From a young age, I was conditioned to believe that sweet, nerdy girls are good and that pretty, popular girls were bad. Initiated by adults in my life and encouraged by the Young Adult fiction I constantly read, I believed that if I just sat in the corner of the classroom, read my book and stayed out of the way, one day, my adventure would begin. The cute transfer student would be swept off his feet by my intellect. I’d go to a party ala-Booksmart and finally have my high school fantasy play out. 

Of course, that never happened. Instead of attending football games, where I always felt out of place, flirting in the hallways, or having a breakout moment at the school talent show, I just coasted. I was never popular, never noticed, never much of anything. As a junior, I became so overwhelmed by my anonymity that I almost transferred schools. 

Though I hung out with friends and even played on the varsity tennis team, my identity felt one-hundred-percent attached to being bookish. I wore Harry Potter shirts to class and attended premieres of Divergent and The Maze Runner. Every morning, I would check out a new book from the library, and every afternoon I would return it, having read through most of my classes during the day. For eighteen years, this is who I was. 

I went to college. Learned a lot. Stayed nerdy. Stayed scared of pretty girls. When I joined the club tennis team senior year, I was far from the best one. I was incredibly intimidated by the other girls’ ability to still look glamorous after two hours of practice. I thought the chance of making friends would be minimal. 

But everything changed when one of these girls that I found SO intimidating started a conversation with me. We clicked, and for the next four months, we were inseparable. 
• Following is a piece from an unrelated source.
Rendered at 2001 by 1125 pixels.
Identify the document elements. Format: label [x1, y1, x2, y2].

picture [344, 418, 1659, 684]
I started going to parties and other non-college sponsored gatherings. We went to karaoke. We went to watch the games at the local bars. We crashed the med school’s halloween party, dressed as sexy aliens. I had never done anything like it, ever. 

And I loved it. 

Immediately, my identity was thrown into chaos. I’m the girl who stays sober at parties and makes sure I’m in bed by two. I read my book between matches at the courts. I certainly don’t go on double blind dates. 

Right? 

But suddenly, I wasn’t that girl at all. And I didn’t know what to do. For the first time, I wanted to go out and meet people instead of staying home. What did that mean for the person I’ve always been? Certainly, I couldn’t be both. The only place I had any business in at a party was the corner, alone. Or with the dog. But gradually, I realized that I LIKED meeting new people. I LIKED dancing. I LIKED jaager shots (sorry, mom and dad). 
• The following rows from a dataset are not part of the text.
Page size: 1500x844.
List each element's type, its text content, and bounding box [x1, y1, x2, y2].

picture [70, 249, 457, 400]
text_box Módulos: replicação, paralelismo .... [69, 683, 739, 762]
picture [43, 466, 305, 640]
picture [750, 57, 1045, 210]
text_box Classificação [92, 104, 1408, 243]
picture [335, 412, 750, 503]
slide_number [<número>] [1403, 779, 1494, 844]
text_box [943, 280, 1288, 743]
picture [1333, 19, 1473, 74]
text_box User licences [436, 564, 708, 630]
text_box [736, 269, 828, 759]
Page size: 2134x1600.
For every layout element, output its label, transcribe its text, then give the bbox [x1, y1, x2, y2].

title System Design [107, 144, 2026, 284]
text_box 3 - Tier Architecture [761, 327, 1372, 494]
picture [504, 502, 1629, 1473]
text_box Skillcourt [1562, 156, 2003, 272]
For the first few months of this, I found myself jumping dramatically between these two identities. I would read three books in one week, and then go months without reading at all. I couldn’t be both. I didn’t know how. 

But, after a long time, I learned. 

A few years later, I arrived here in sunny Los Angeles. When I first met my volleyball team, I was once again very intimidated by everyone. How could I fit in with the sporty kids?? I’m a bookish kid! But I took a deep breath, set my worries aside, and ended up making some of the best friends I’ve ever had. 
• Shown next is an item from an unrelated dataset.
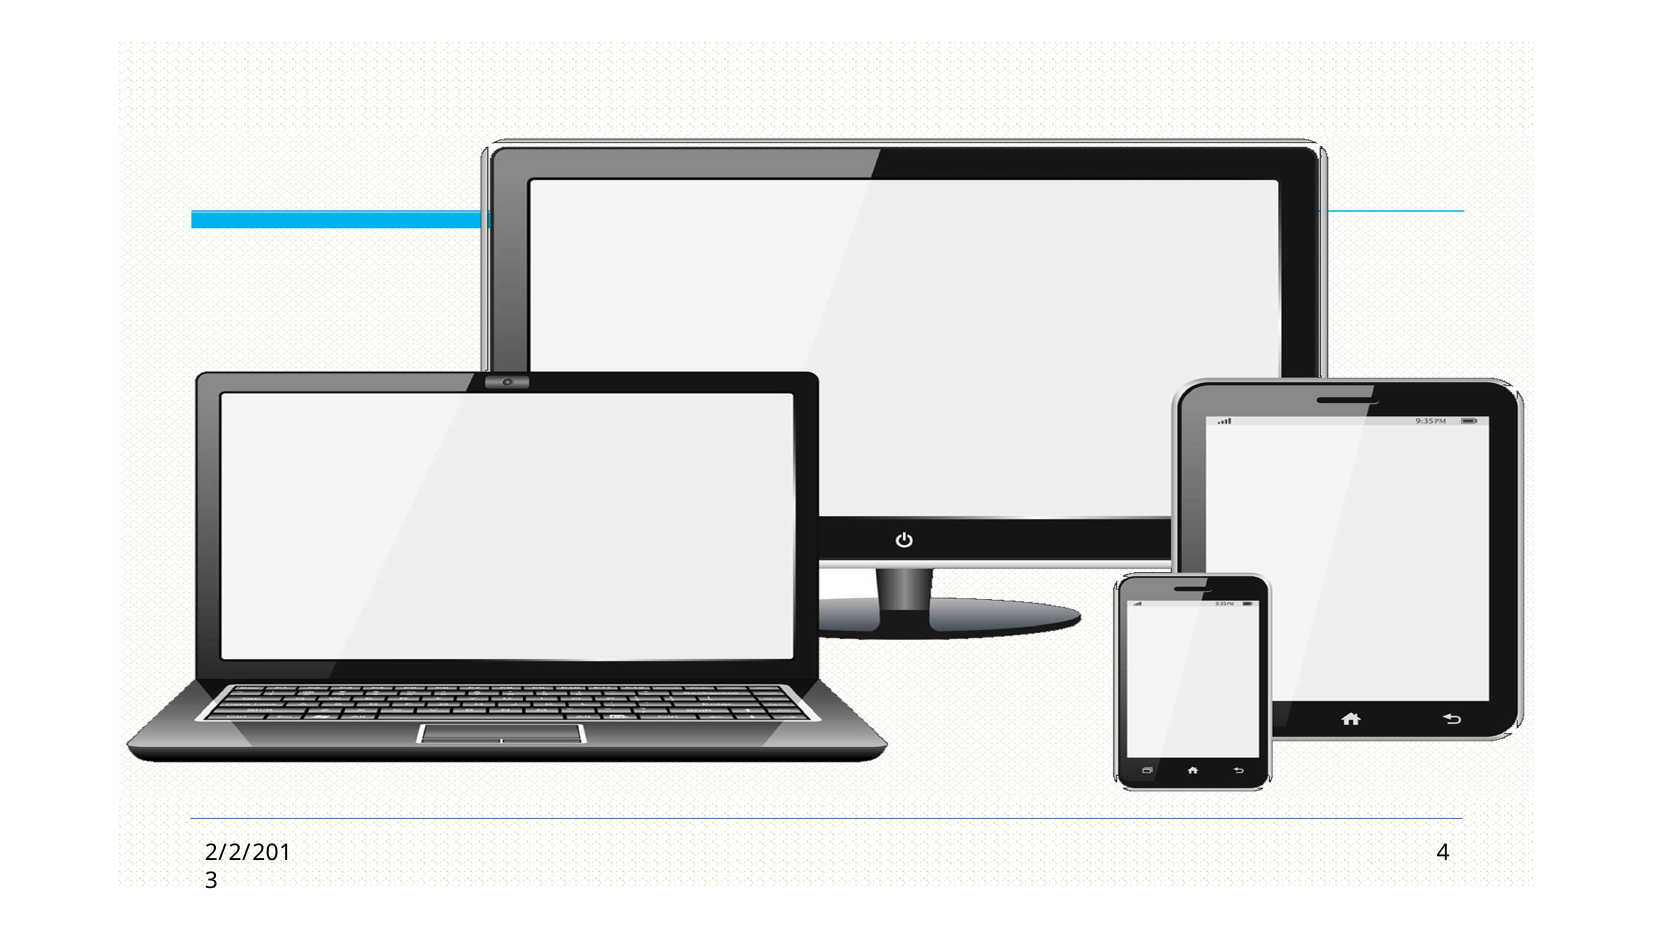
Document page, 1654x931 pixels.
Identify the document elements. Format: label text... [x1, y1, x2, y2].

And guess what? We (used to) go out. We go to concerts and the pool and talk about everything. And from time to time, we like to read. My friends are more than just amazing volleyball players or nurses or Wheel of Fortune contestants. I am more than just a girl who likes Ace of Shades, like a lot. I love going out with my friends, but I also love to read. And finally, five years after I left high school, I know that it’s okay to be both. 

Readers are as diverse as the books we consume. And it’s okay to be both a party girl and a fangirl. It’s okay to choose a night out over your TBR pile. The books will be there when you get back, I promise.